Impacto global
Política migratória de Trump provoca queda no turismo internacional e ameaça bilhões em receitas nos EUA
Por Suzete Nocrato - Em 23/02/2026 às 2:50 PM

Vista aérea do Central Park, em Nova York, o pulmão verde de Manhattan que recebe milhões de visitantes todos os anos. Foto: AFP
O turismo internacional nos Estados Unidos enfrenta um cenário adverso. Dados recentes revelam retração expressiva no fluxo de visitantes estrangeiros, em contraste com o crescimento observado no restante do mundo.
Segundo o Conselho Mundial de Viagens e Turismo (WTTC), enquanto o turismo global avançou no ano passado, os EUA foram o único grande destino a registrar queda no número de visitantes estrangeiros, com redução de 6%. A tendência persistiu em janeiro, quando houve nova retração de 4,8% no volume de turistas internacionais em comparação com janeiro de 2025.

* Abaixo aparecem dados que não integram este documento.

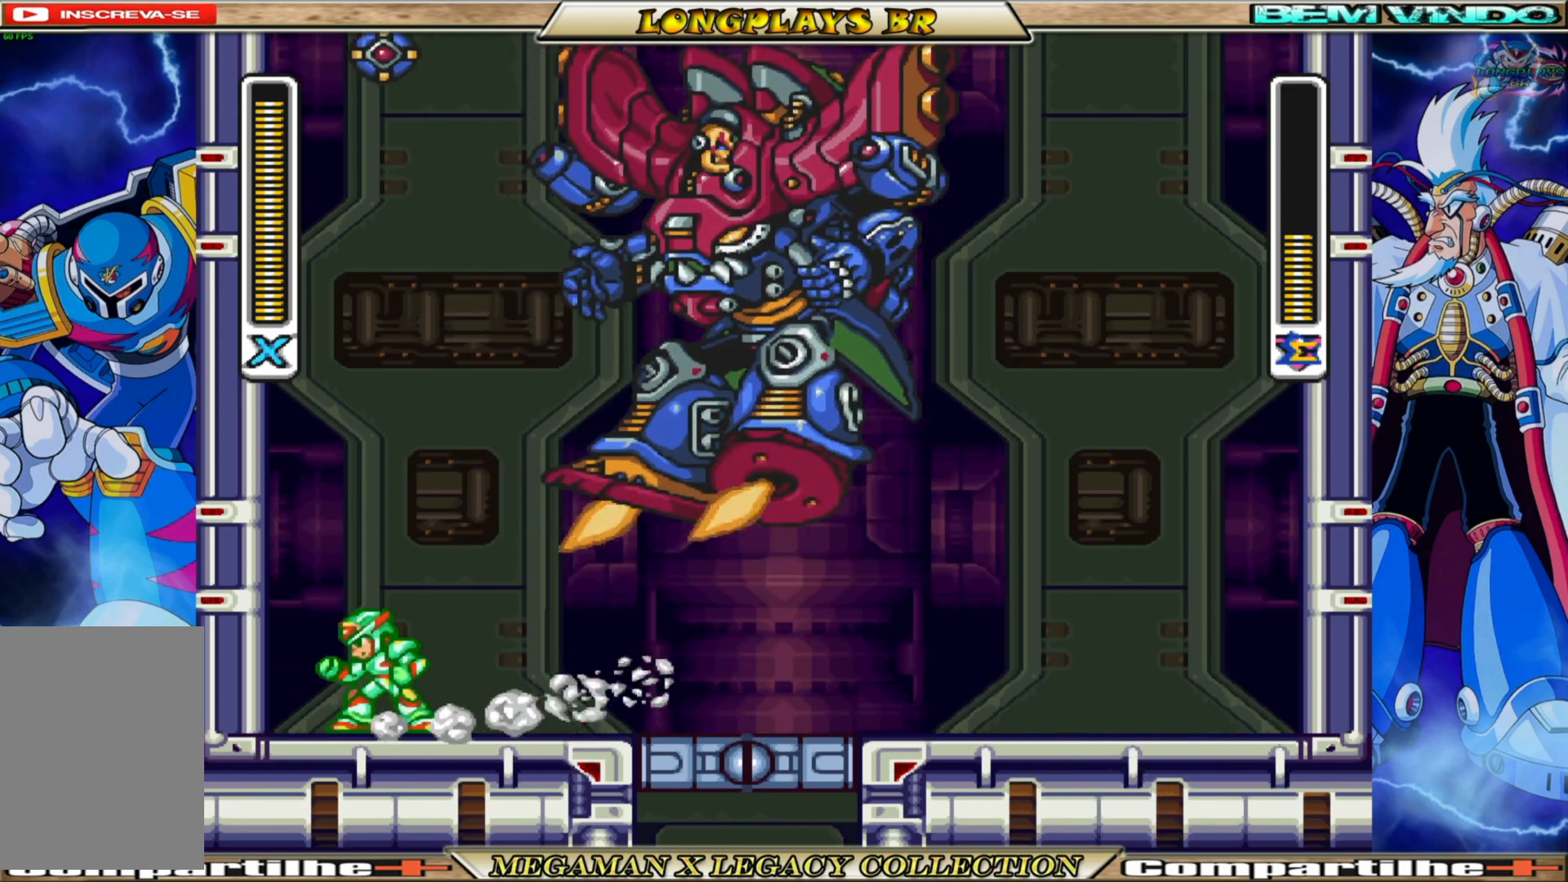
{"buttons": [], "left_stick": "center", "right_stick": "center", "events": []}
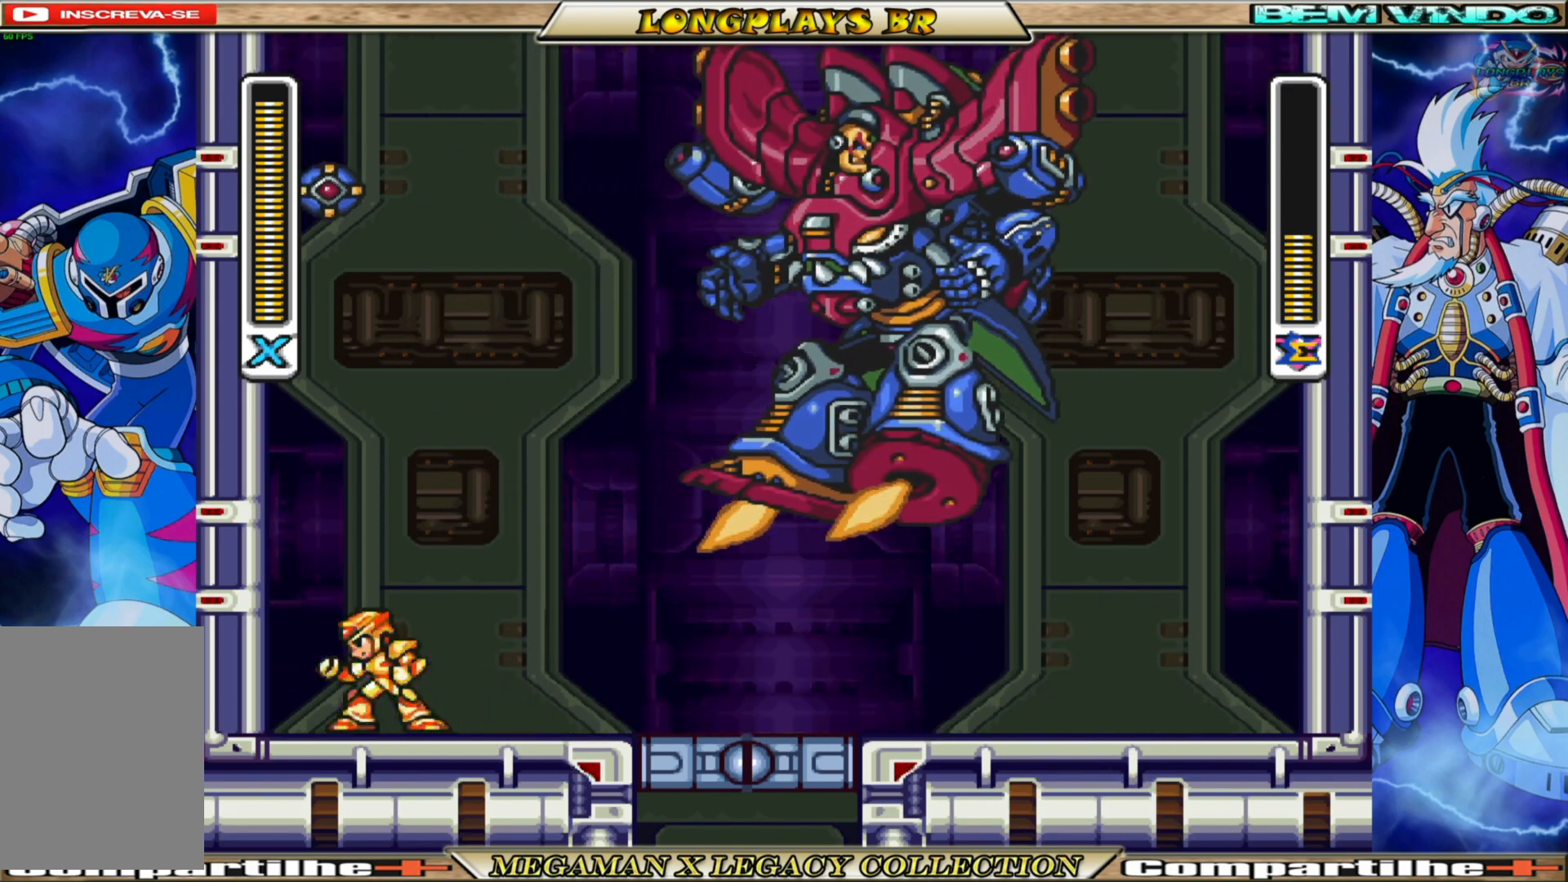
{"buttons": ["B", "DPAD_LEFT"], "left_stick": "center", "right_stick": "center", "events": [[17, "DPAD_RIGHT", "down"], [117, "DPAD_RIGHT", "up"], [300, "DPAD_LEFT", "down"], [467, "B", "down"]]}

O impacto acumulado preocupa a indústria. “Quando 11 milhões de visitantes internacionais não aparecem, o resultado são bilhões de dólares em perdas econômicas para a indústria de turismo”, disse Erik Hansen, vice-presidente sênior da US Travel Association, entidade que representa empresas organizadoras de viagens para os Estados Unidos e dentro do país.
O dado mais contundente veio do Canadá — tradicionalmente a segunda maior fonte de visitantes para os EUA, atrás apenas do México. O número de turistas canadenses caiu 28% em janeiro, na comparação com janeiro de 2024.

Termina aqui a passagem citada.